L’arte diventa pubblica, straordinaria donazione Cattaruzza pro patrimonio culturale FVG
L’Ente Regionale per il Patrimonio Culturale del Friuli Venezia Giulia (ERPAC FVG) accoglie un’importante donazione: la “Collezione Cattaruzza”, composta da 196 opere di altissimo pregio raccolte dall’ingegnere e collezionista triestino Antonio Cattaruzza. La donazione, formalizzata ad agosto 2024, rappresenta un atto di grande fiducia nell’ente pubblico e una visione lungimirante per il futuro culturale della regione.
Un patrimonio artistico unico tra tradizione e avanguardia
La “Collezione Cattaruzza” abbraccia un arco temporale che va dall’Ottocento fino all’arte contemporanea. Tra i nomi più illustri figurano artisti di fama internazionale come Picasso, Mirò, Max Ernst, Karel Appel e Fernand Léger, affiancati da autori italiani e regionali, come Marcello Mascherini, Marcello Dudovich e Gino Severini, oltre a rappresentanti della mitteleuropa e della vicina Slovenia.
“La collezione riflette la sensibilità di un appassionato conoscitore e racconta la straordinaria molteplicità dell’arte del Novecento e contemporanea”, ha dichiarato Lorenzo Michelli, curatore di ERPAC FVG e conservatore della collezione.
Il valore della donazione e la fiducia nell’ente pubblico
Antonio Cattaruzza, privo di eredi diretti, ha scelto di donare in vita il suo prezioso patrimonio per garantirne la conservazione e valorizzazione. La sua decisione è un esempio di rinnovata fiducia nell’istituzione pubblica, che si impegna a rendere fruibili le opere attraverso mostre, esposizioni permanenti e iniziative didattiche.
“Questo gesto testimonia l’importanza di pensare al bene collettivo, assicurando la continuità di un patrimonio artistico unico”, ha sottolineato il Presidente della Regione Massimiliano Fedriga, annunciando che parte della collezione sarà esposta nella futura sede della Regione in Porto Vecchio e nel Palazzo della Regione in Piazza Unità a Trieste.

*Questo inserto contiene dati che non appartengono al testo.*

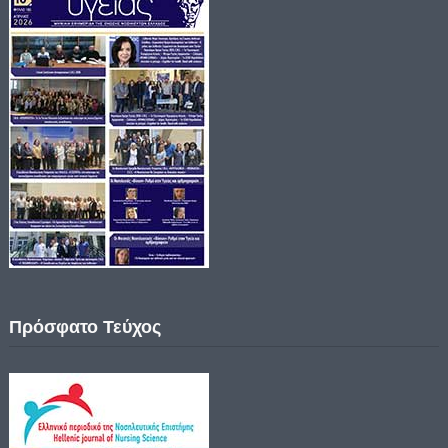
Πρόσφατο Τεύχος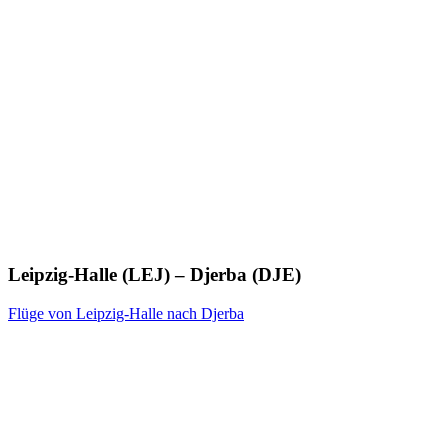
Leipzig-Halle (LEJ) – Djerba (DJE)
Flüge von Leipzig-Halle nach Djerba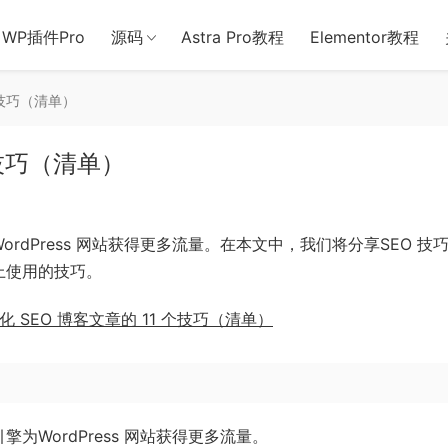
用于含诈骗、赌博、色情、木马、病毒等违法违规业务，本站停止售后且
WP插件Pro
源码
Astra Pro教程
Elementor教程
个技巧（清单）
个技巧（清单）
ordPress 网站获得更多流量。在本文中，我们将分享SEO 技
上使用的技巧。
？
为WordPress 网站获得更多流量。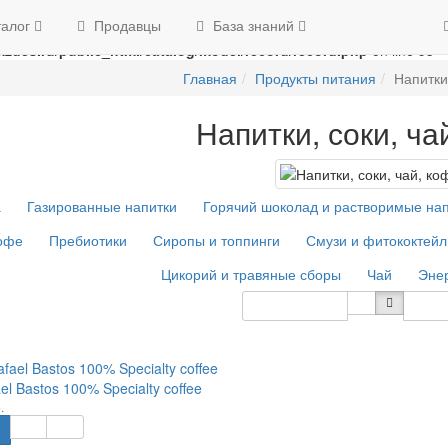
Swap the parameters in
/home/g/groza707/kupimzdes.ru/public_html/
талог
Продавцы
База знаний
n
/home/g/groza707/kupimzdes.ru/public_html/catalog/model/recor
zdes.ru/public_html/catalog/model/record/record.php
on line
95
Главная
Продукты питания
Напитки
Напитки, соки, ча
а
Газированные напитки
Горячий шоколад и растворимые на
офе
Пребиотики
Сиропы и топпинги
Смузи и фитококтейл
Цикорий и травяные сборы
Чай
Энер
Сортировка
Кол-в
ael Bastos 100% Specialty coffee
.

Una collezione dal valore educativo e culturale
La collezione non è solo un tesoro artistico, ma rappresenta anche un’opportunità formativa: ERPAC FVG ha già avviato lo studio e la catalogazione delle opere, con l’obiettivo di produrre un catalogo completo entro il 2025. Inoltre, sono previsti progetti didattici e formativi per avvicinare il pubblico alla bellezza e all’importanza dell’arte.
Un viaggio nella passione di un collezionista
La “Collezione Cattaruzza” riflette la vita e la passione di un uomo che, sin da giovane, ha dedicato tempo e risorse alla ricerca di opere d’arte nei mercatini, nelle case d’aste e attraverso incontri significativi. L’ingegnere, legato alle sue origini mitteleuropee, ha saputo creare un insieme che spazia dalle avanguardie storiche agli anni ’80, con un gusto unico e raffinato.
“Questo lascito è un dono alla comunità e un’occasione per valorizzare ulteriormente il patrimonio culturale del Friuli Venezia Giulia”, ha concluso Fedriga.
Il futuro della collezione
Le opere, che non potranno essere rivendute, saranno distribuite in tre lotti fino al 2026, con l’impegno di ERPAC FVG di custodirle e valorizzarle. Le esposizioni saranno permanenti e a rotazione nei principali spazi espositivi regionali, mantenendo viva la memoria e il valore della collezione per le generazioni future.